Millstein turned to her and took her face between his hands, drunkenly but gently. “This is not an insult, dear. We love you because you’re better than we are. But we’re jealous of your goodness and we will scour it out of you if we possibly can.”
“Go home, Lawrence.”
He wheeled away. “Good night!”
“Good night,” Tom said. But it didn’t feel like such a good night. It was hot. It was dark. He was sweating.
He walked home with Joyce leaning into his shoulder. She was still somewhat drunk; he was somewhat less so. The conversation had made her sad. She paused under a streetlight and looked at him mournfully.
She said, “You’re not immortal anymore!”
“Sorry to disappoint you.”
“No, no! When you came here, Tom, you were immortal. I was sure of it. The way you walked. The way you looked at everything. Like this was all some fine, wonderful place where nothing could hurt you. I thought you must be immortal—the only explanation.”
He said, “I’m sorry I’m not immortal.”
She fumbled her key into the front door of the building.
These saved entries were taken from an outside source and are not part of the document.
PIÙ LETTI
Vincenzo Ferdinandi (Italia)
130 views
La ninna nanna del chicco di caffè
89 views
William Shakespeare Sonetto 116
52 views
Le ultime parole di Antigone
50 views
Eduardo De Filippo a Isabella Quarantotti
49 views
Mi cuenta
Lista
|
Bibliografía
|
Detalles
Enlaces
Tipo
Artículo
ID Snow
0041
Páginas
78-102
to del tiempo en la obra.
The apartment was hot. Tom stripped down to his T-shirt and briefs; Joyce ducked out of her shirt. The sight of her in the dim light provoked a flash of pleasure. He had lived in this apartment for more than a month and familiarity only seemed to intensify his feelings about her. When he met her she had been emblematic, Joyce who lived in the Village in 1962; now she was Joyce Casella from Minneapolis whose father owned Casella’s Shoe Store, whose mother phoned twice monthly to plead with her to find a husband or at least a better job; whose sister had borne two children by a decent practicing Catholic named Tosello. Joyce who was shy about her thick prescription lenses and the birthmark on her right shoulder. Joyce who carried a wonderful singing voice concealed inside her, like a delicate wild bird allowed to fly on rare and special occasions. This ordinary, daily Joyce was superior to the emblematic Joyce and it was this Joyce he had come to love.
But she was ignoring him. She rummaged through a stack of papers by the bookcase, mainly phone bills; Tom asked her what she was looking for.
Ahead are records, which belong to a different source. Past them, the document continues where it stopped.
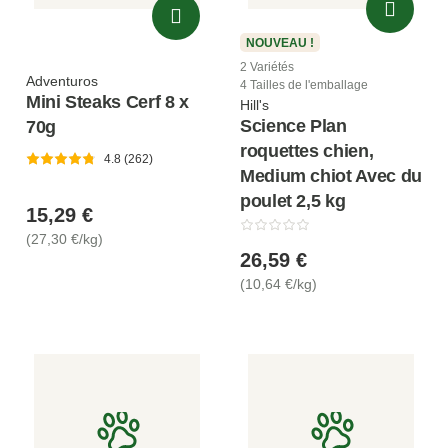
NOUVEAU !
2 Variétés
Adventuros
4 Tailles de l'emballage
Mini Steaks Cerf 8 x
Hill's
Science Plan
70g
roquettes chien,
4.8 (262)
Medium chiot Avec du
poulet 2,5 kg
15,29 €
(27,30 €/kg)
26,59 €
(10,64 €/kg)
“Susan’s letter. The one I was telling Lawrence about. She said I could call. ‘Call anytime,’ she said. She wants me to go down there. There’s so much work to do! Jesus, Tom, what time is it? Midnight? Hey, Tom, is it midnight in Georgia?”
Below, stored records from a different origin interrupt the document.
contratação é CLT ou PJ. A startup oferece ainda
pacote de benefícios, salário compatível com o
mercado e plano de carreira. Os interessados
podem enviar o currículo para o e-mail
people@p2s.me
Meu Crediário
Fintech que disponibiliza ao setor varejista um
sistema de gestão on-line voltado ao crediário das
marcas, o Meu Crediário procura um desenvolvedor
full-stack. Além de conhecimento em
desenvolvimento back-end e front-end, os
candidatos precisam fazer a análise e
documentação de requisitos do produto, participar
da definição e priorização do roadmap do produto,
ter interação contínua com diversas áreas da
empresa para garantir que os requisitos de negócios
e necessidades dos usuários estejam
He felt a ripple of worry. “What do you mean—you want to call her tonight?”
“That’s the idea.”
“What for?”
“Make arrangements.”
“What arrangements?”
She stood up. “What I said wasn’t just bullshit. I meant it. What good am I here? I should be down there with Susan doing some real work.”
He was astonished. He hadn’t anticipated this.
“You’re drunk,” he said.
“Yeah, I’m a little drunk. I’m not too drunk to think about the future.”
Maybe Tom was a little drunk, too. The future! This was both funny and alarming. “You want the future? I can give you the future.”
She frowned and set aside the papers. “What?”
“It’s dangerous, Joyce. People get killed, for Christ’s sake.” He thought about the civil rights movement circa 1962. What he recalled was a jumble of headlines filtered through books and TV documentaries. Bombs in churches, mobs attacking buses, Klansmen with riot sticks and sawed-off shotguns. He pictured Joyce in the midst of this. The thought was intolerable. “You can’t.”
She held out the letter, postmarked Augusta.